The Pensions and Lifetime Savings Association (PLSA) has partnered with the CIPD (the professional body for HR and people development), the £32bn (€37.2bn) pensions giant RPMI Railpen and think tank the High Pay Centre to assess investor expectations and how effectively the UK’s largest listed companies are discussing and responding to workforce factors, which have been brought into sharp focus during the global pandemic.
The group, which brings together both sides of the company-investor dialogue, will explore what key workforce metrics are of most value to investors and examine the annual reports of FTSE100 companies to evaluate how well they explain their employment models and practices in relation to company strategy.
The group also plans to explore areas including the disclosure of workforce composition, such as gender and ethnicity; stability of the workforce; skills and capabilities; and engagement and well-being.
The PLSA said that within these major themes, metrics including aggregated turnover rate, the proportion of full- and part-time staff, employee share ownership, living wage accreditation and time lost to sickness and injuries, mental health sickness rates, gender and ethnicity pay gaps and age diversity of the workforce will also be under review.
The research will be supported by insights from company engagements conducted by the Railpen team, who have since March 2020 been probing portfolio companies on their approach to looking after employees’ physical, mental and financial well-being.
Caroline Escott, senior investment manager at Railpen, said: “Railpen has been engaging on workforce treatment with portfolio companies for many years, both as a financially material issue and as a topic which resonates with our members.
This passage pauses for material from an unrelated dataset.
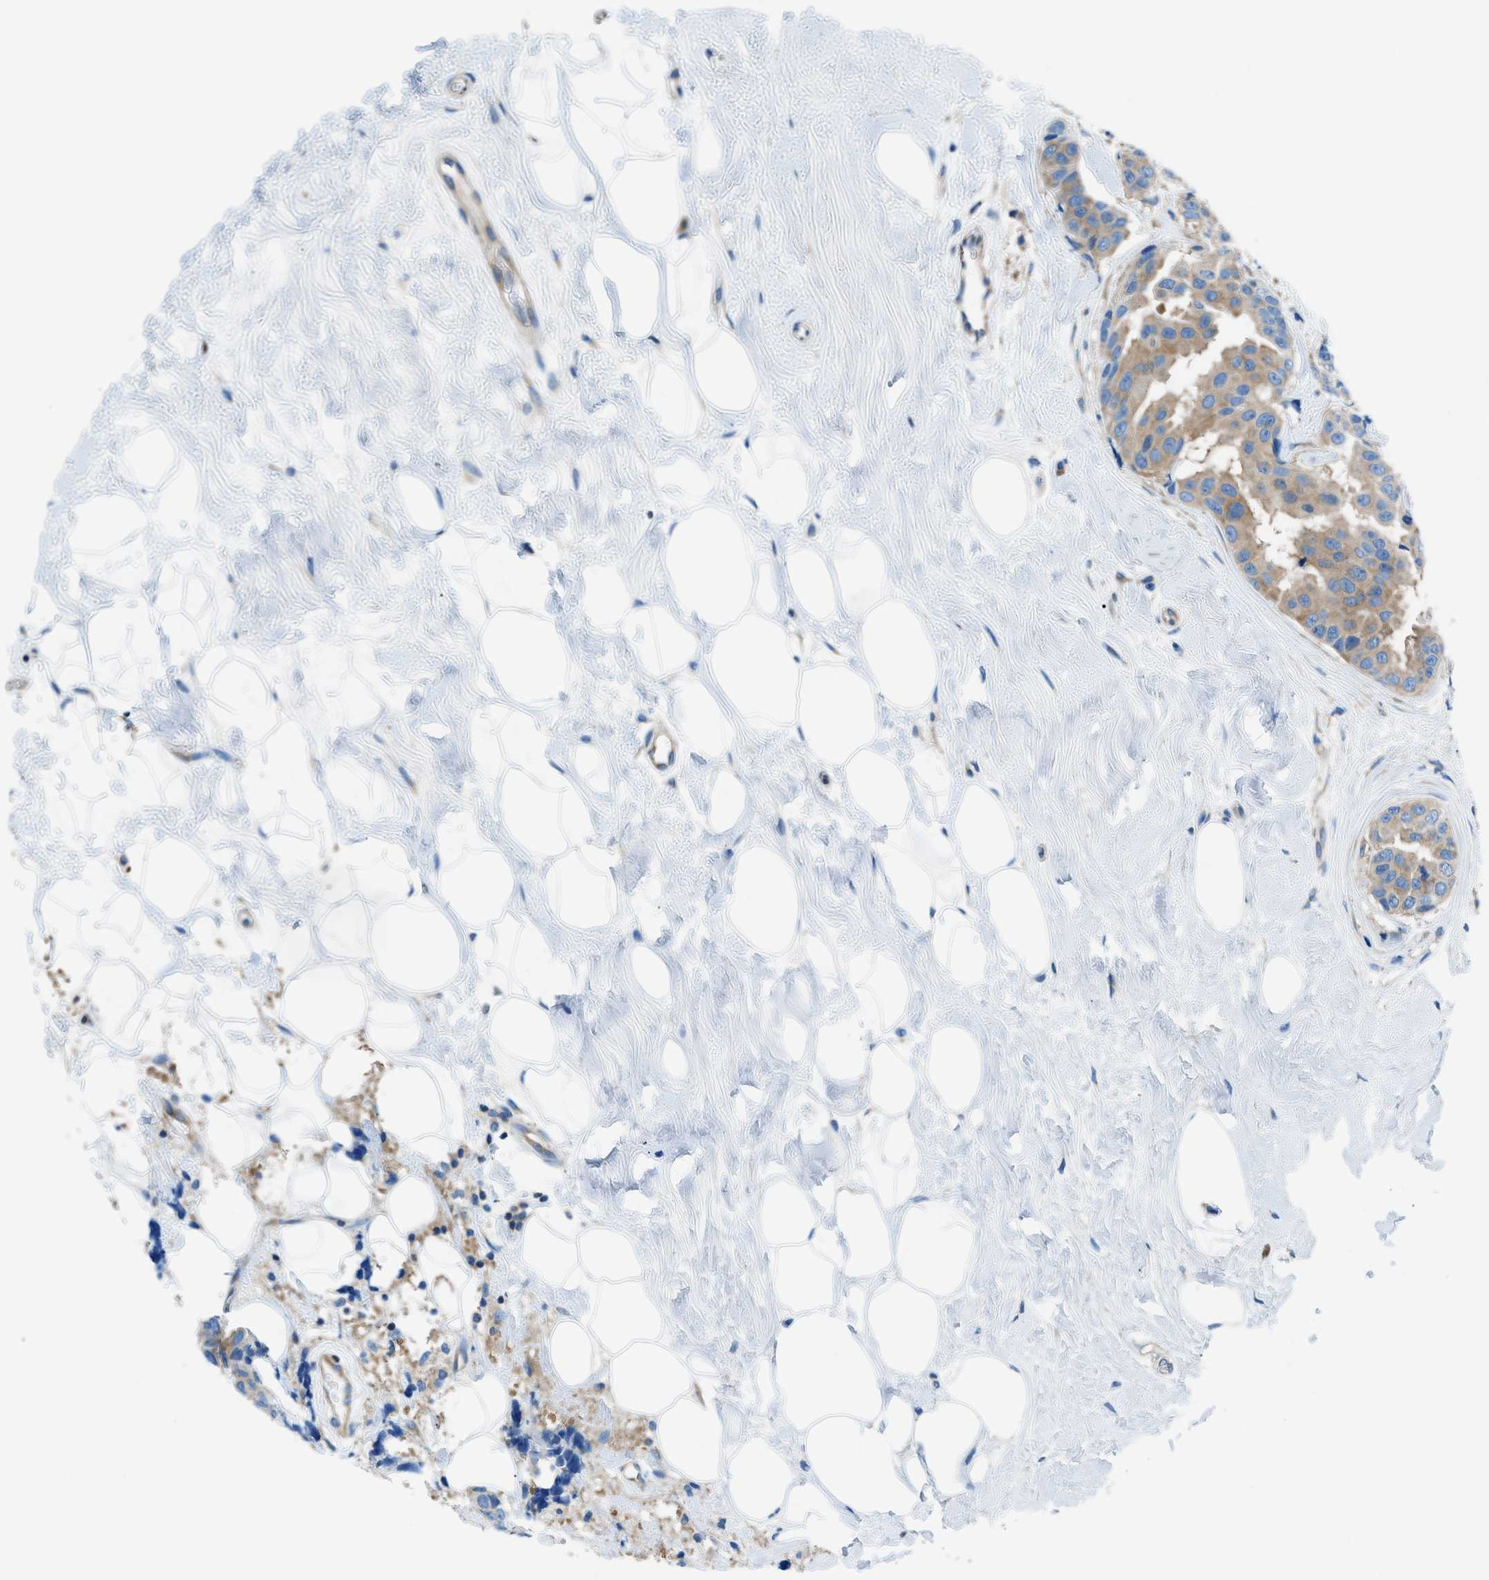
{"staining": {"intensity": "weak", "quantity": ">75%", "location": "cytoplasmic/membranous"}, "tissue": "breast cancer", "cell_type": "Tumor cells", "image_type": "cancer", "snomed": [{"axis": "morphology", "description": "Normal tissue, NOS"}, {"axis": "morphology", "description": "Duct carcinoma"}, {"axis": "topography", "description": "Breast"}], "caption": "Breast cancer (invasive ductal carcinoma) tissue displays weak cytoplasmic/membranous positivity in about >75% of tumor cells", "gene": "SARS1", "patient": {"sex": "female", "age": 39}}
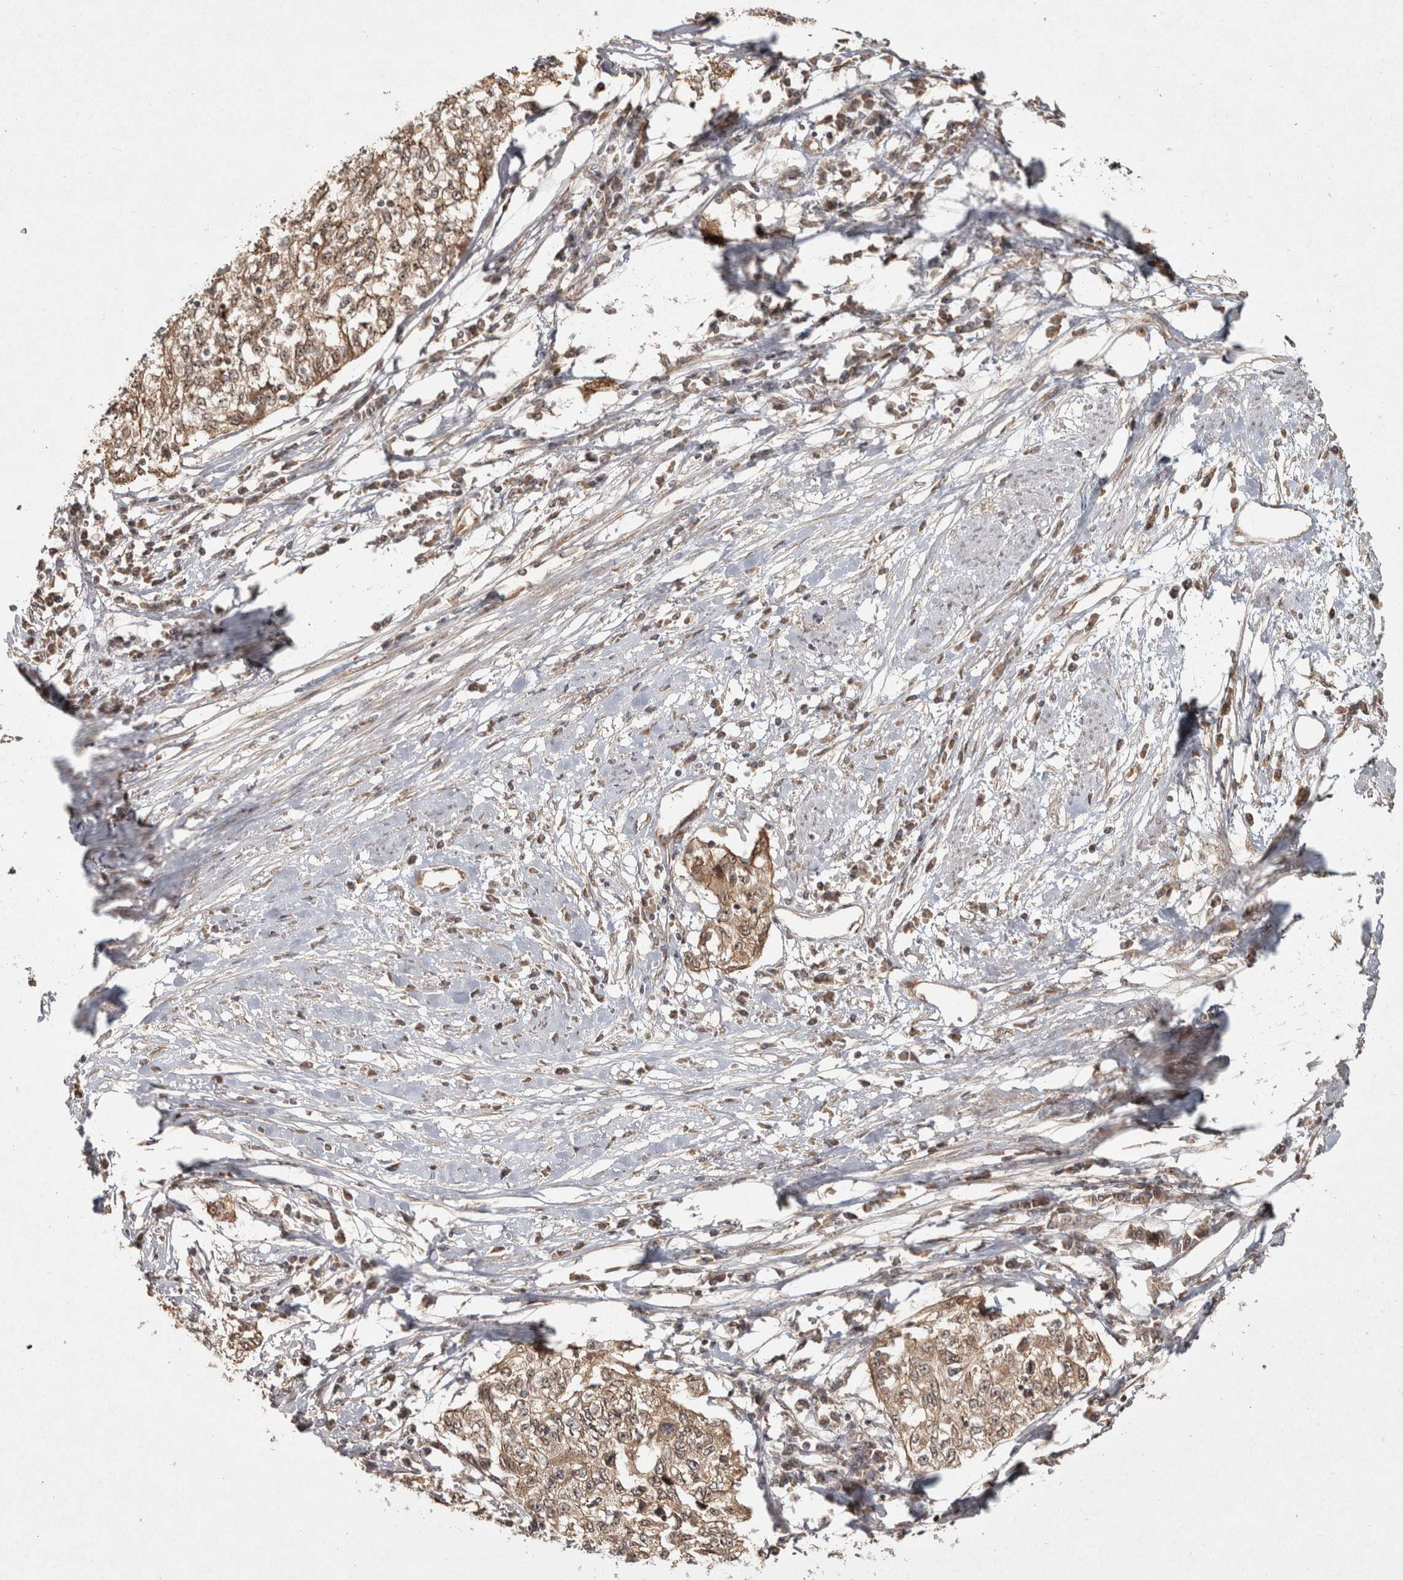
{"staining": {"intensity": "weak", "quantity": ">75%", "location": "cytoplasmic/membranous"}, "tissue": "cervical cancer", "cell_type": "Tumor cells", "image_type": "cancer", "snomed": [{"axis": "morphology", "description": "Squamous cell carcinoma, NOS"}, {"axis": "topography", "description": "Cervix"}], "caption": "The image exhibits immunohistochemical staining of cervical cancer. There is weak cytoplasmic/membranous expression is identified in approximately >75% of tumor cells.", "gene": "CAMSAP2", "patient": {"sex": "female", "age": 57}}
For instance, we were one of the first UK pension schemes to update our voting policy to reflect how we vote at companies where we do not think employees have been treated fairly.”
She said that COVID-19 shone a spotlight on the importance of an engaged, motivated and looked-after workforce to sustainable corporate success and “reignited the debate around what good workforce reporting looks like”.
The research project, which will be led by the public policy team at the CIPD, is especially relevant following the government’s launch of a consultation intended to scrutinise the effectiveness of occupational pension scheme trustees’ current policies and practices in relation to social factors, PLSA stated.
Joe Dabrowski, deputy director of policy at the PLSA, said: “The PLSA and its members believe deeply in the responsible investment. Companies that are able to demonstrate the highest standards for measuring workplace factors like remuneration practices, workforce composition, stability and skills are more likely to be well run and deliver higher returns for shareholders.”
He said the new research would uncover “the extent to which UK companies are serious about doing the right thing and attracting long-term, responsible investors”.